### WRITTEN TASK
Return the passage of the errata performance commit below from "Improve the performance" to "and 35 deletions.", copied character for character.

Improve the performance of calculating applicable errata

closes #6334 https://pulp.plan.io/issues/6334
pulp · Mar 14, 2020 · 9f144f9 · 9f144f9
1 parent 40b00b8
commit 9f144f9
Showing 1 changed file with 88 additions and 35 deletions.
diff --git a/plugins/pulp_rpm/plugins/profilers/yum.py b/plugins/pulp_rpm/plugins/profilers/yum.py
@@ -3,6 +3,7 @@
 from mongoengine import Q
 
 from pulp.plugins.profiler import Profiler, InvalidUnitsRequested
+from pulp.plugins.util import misc
 from pulp.server.controllers import repository as repo_controller
 from pulp.server.db import model
 from pulp.server.db.model.criteria import UnitAssociationCriteria
@@ -290,40 +291,34 @@ def _calculate_applicable_units(profile_lookup_table, bound_repo_id, config, con
         additional_unit_fields = ['is_modular']
         rpms = conduit.get_repo_units(bound_repo_id, TYPE_ID_RPM, additional_unit_fields)

### DATA EXTRACT
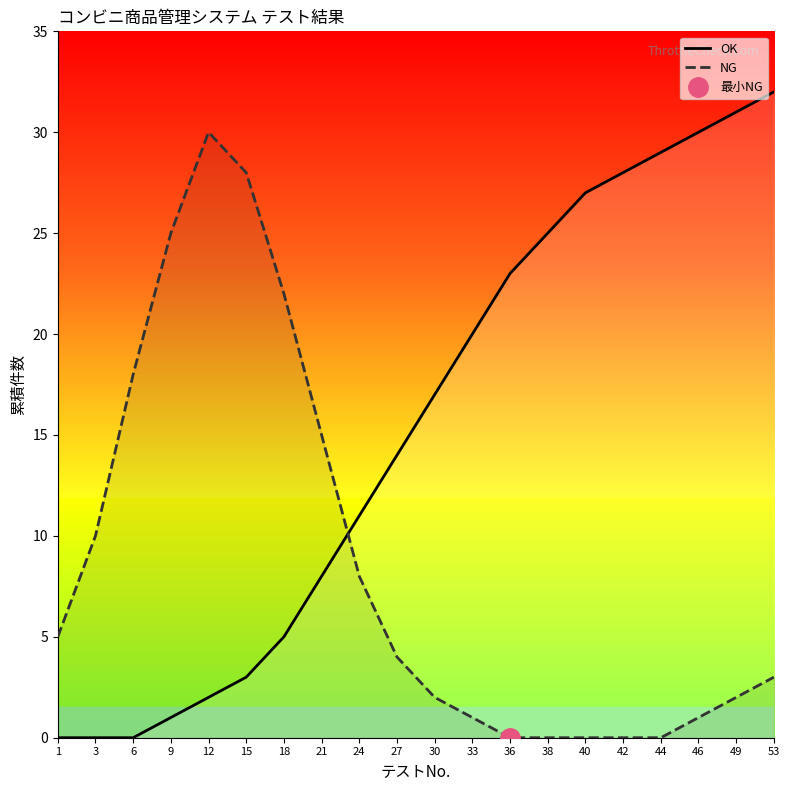

At how many categories does at least one series exceed 15?

15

### THE ANSWER
Improve the performance of calculating applicable errata

closes #6334 https://pulp.plan.io/issues/6334
pulp · Mar 14, 2020 · 9f144f9 · 9f144f9
1 parent 40b00b8
commit 9f144f9
Showing 1 changed file with 88 additions and 35 deletions.